The second in the series of lectures organised by the Philosophy department this evening this time turning attention on ethical issues surrounding the creation of artificial intelligence. It was given by Murray Shanahan who is a Professor for Cognitive Robotics at Imperial College.
Murray's contention is that within the next few decades the technology will have advanced enough for us to accurately create a computer programme that can accurately reproduce the 4 million or so neurons that go up to make a mouse's brain. In effect, we could one by one replace those neurons in the brain with artificial electrical charges, the culminative effect of which would be to create a new brain. If we were to do this would the mouse still be a 'real' mouse?
At what point, as we develop these 'new' brains do we say it's immoral to 'test' or 'destroy' them.
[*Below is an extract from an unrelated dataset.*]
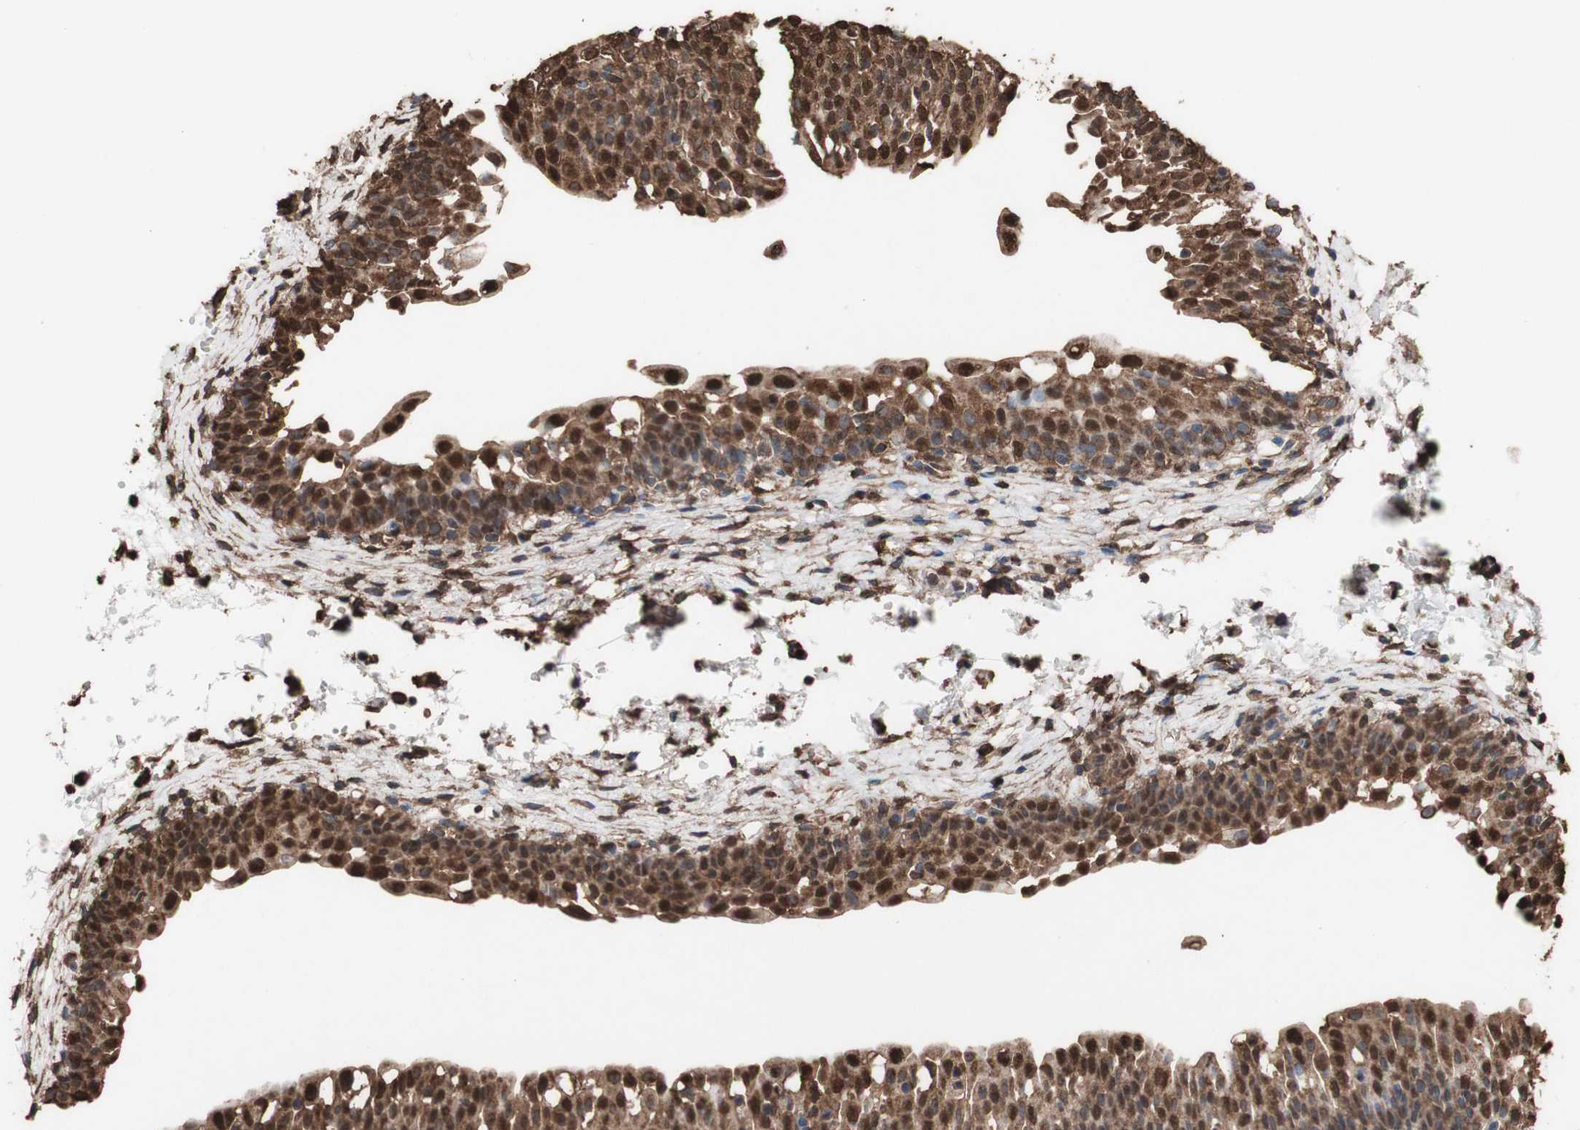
{"staining": {"intensity": "strong", "quantity": ">75%", "location": "cytoplasmic/membranous,nuclear"}, "tissue": "urinary bladder", "cell_type": "Urothelial cells", "image_type": "normal", "snomed": [{"axis": "morphology", "description": "Normal tissue, NOS"}, {"axis": "topography", "description": "Urinary bladder"}], "caption": "Immunohistochemical staining of normal human urinary bladder reveals >75% levels of strong cytoplasmic/membranous,nuclear protein positivity in about >75% of urothelial cells. The protein is stained brown, and the nuclei are stained in blue (DAB IHC with brightfield microscopy, high magnification).", "gene": "PIDD1", "patient": {"sex": "male", "age": 55}}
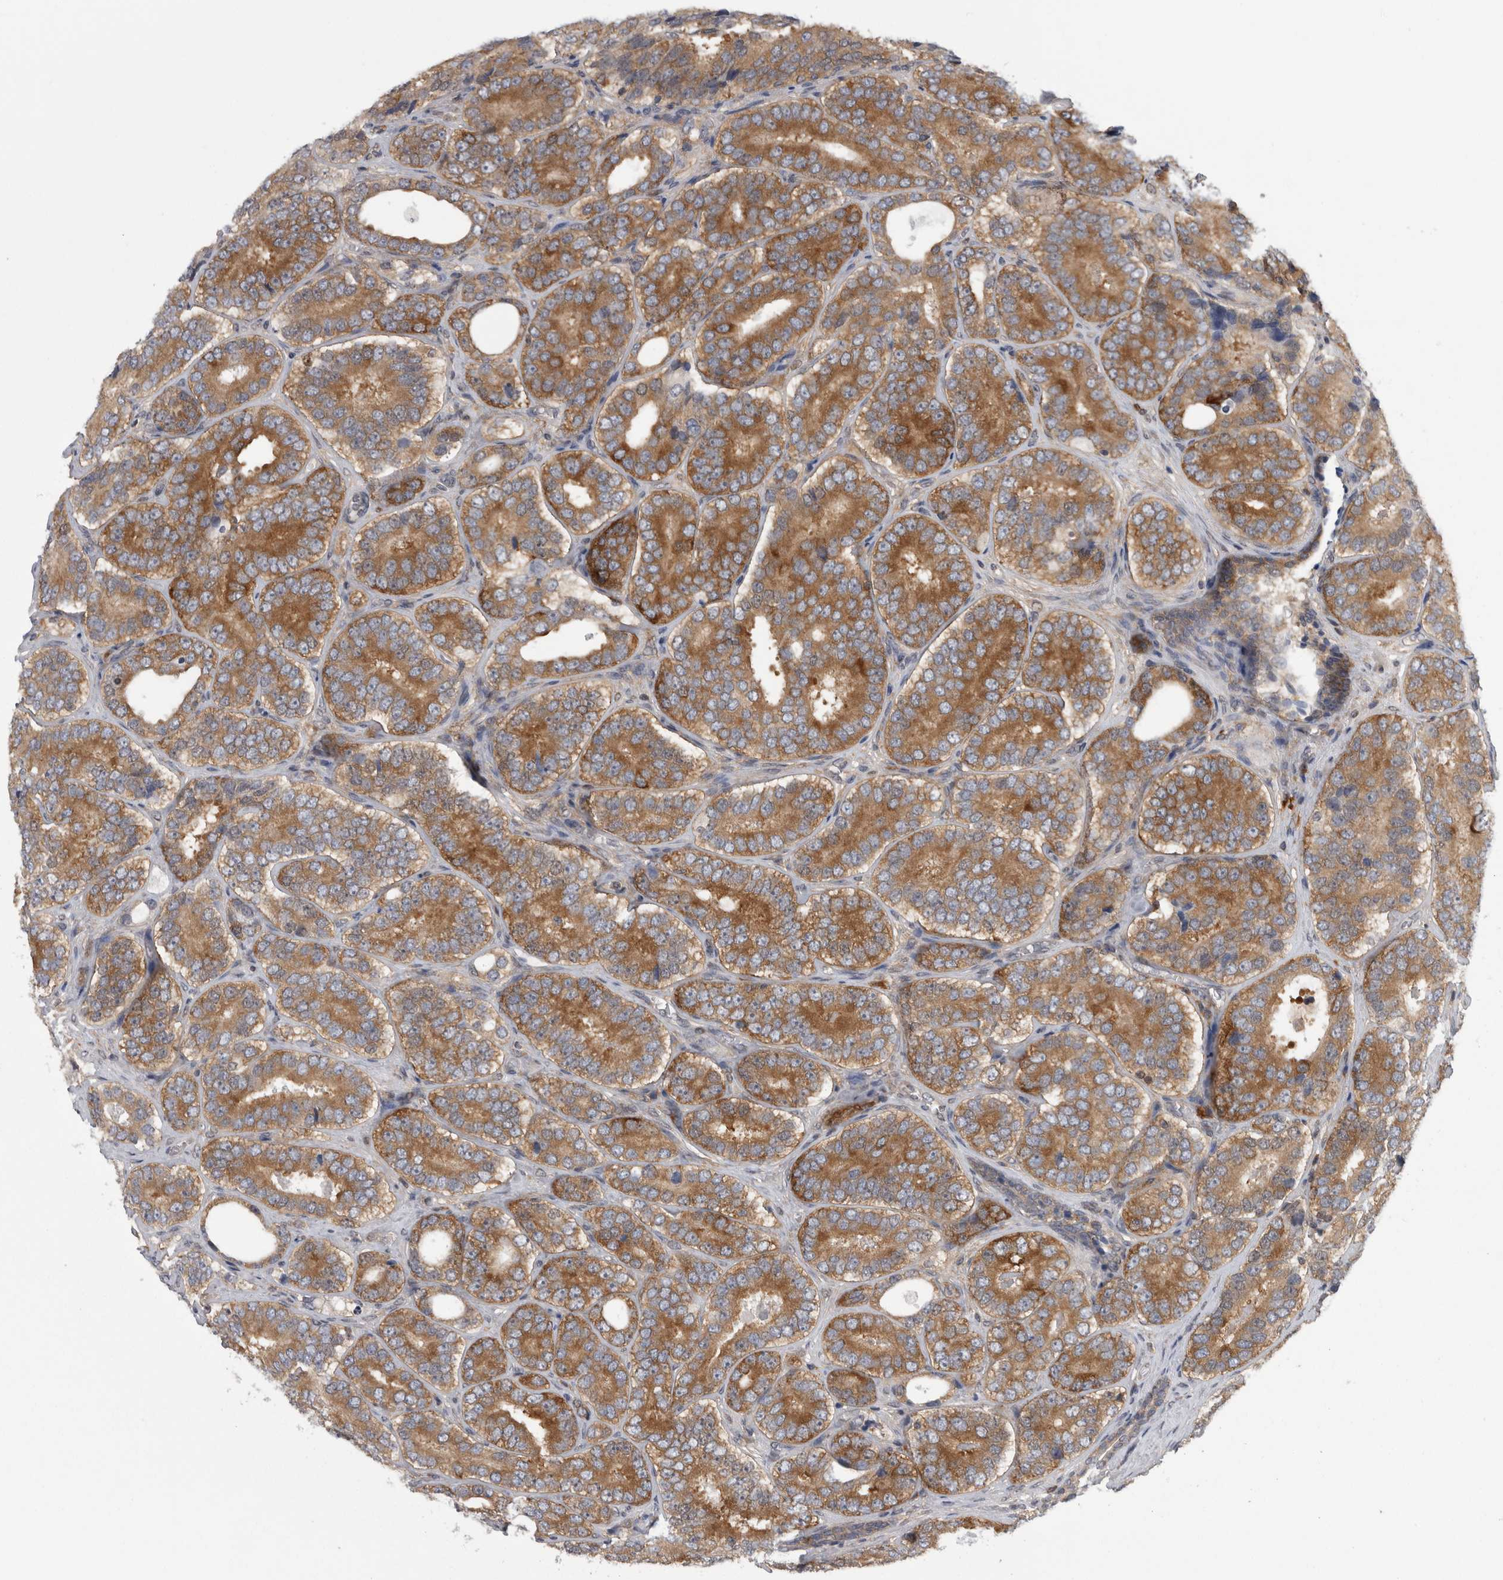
{"staining": {"intensity": "moderate", "quantity": ">75%", "location": "cytoplasmic/membranous"}, "tissue": "prostate cancer", "cell_type": "Tumor cells", "image_type": "cancer", "snomed": [{"axis": "morphology", "description": "Adenocarcinoma, High grade"}, {"axis": "topography", "description": "Prostate"}], "caption": "IHC staining of prostate cancer, which shows medium levels of moderate cytoplasmic/membranous expression in about >75% of tumor cells indicating moderate cytoplasmic/membranous protein staining. The staining was performed using DAB (3,3'-diaminobenzidine) (brown) for protein detection and nuclei were counterstained in hematoxylin (blue).", "gene": "CACYBP", "patient": {"sex": "male", "age": 56}}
If we're capable of introducing the concept, or more realistically the sensation, of suffering or pain into an artificial intelligence then will we still have the right to control or dismantle it?
It seemed appropriate to having this Frankenstein-esque debate in the Waldegrave Drawing room, with Walpole's house, a major aesthetic influence for the early Gothic writers, visible through the window. Darkness fell as we began to contemplate a world where scientists had computer designed an intelligence with enough plasticity in it to be able to grow and learn beyond our control. The romantic imaginations of the eighteenth century are beginning to find a tangible shape.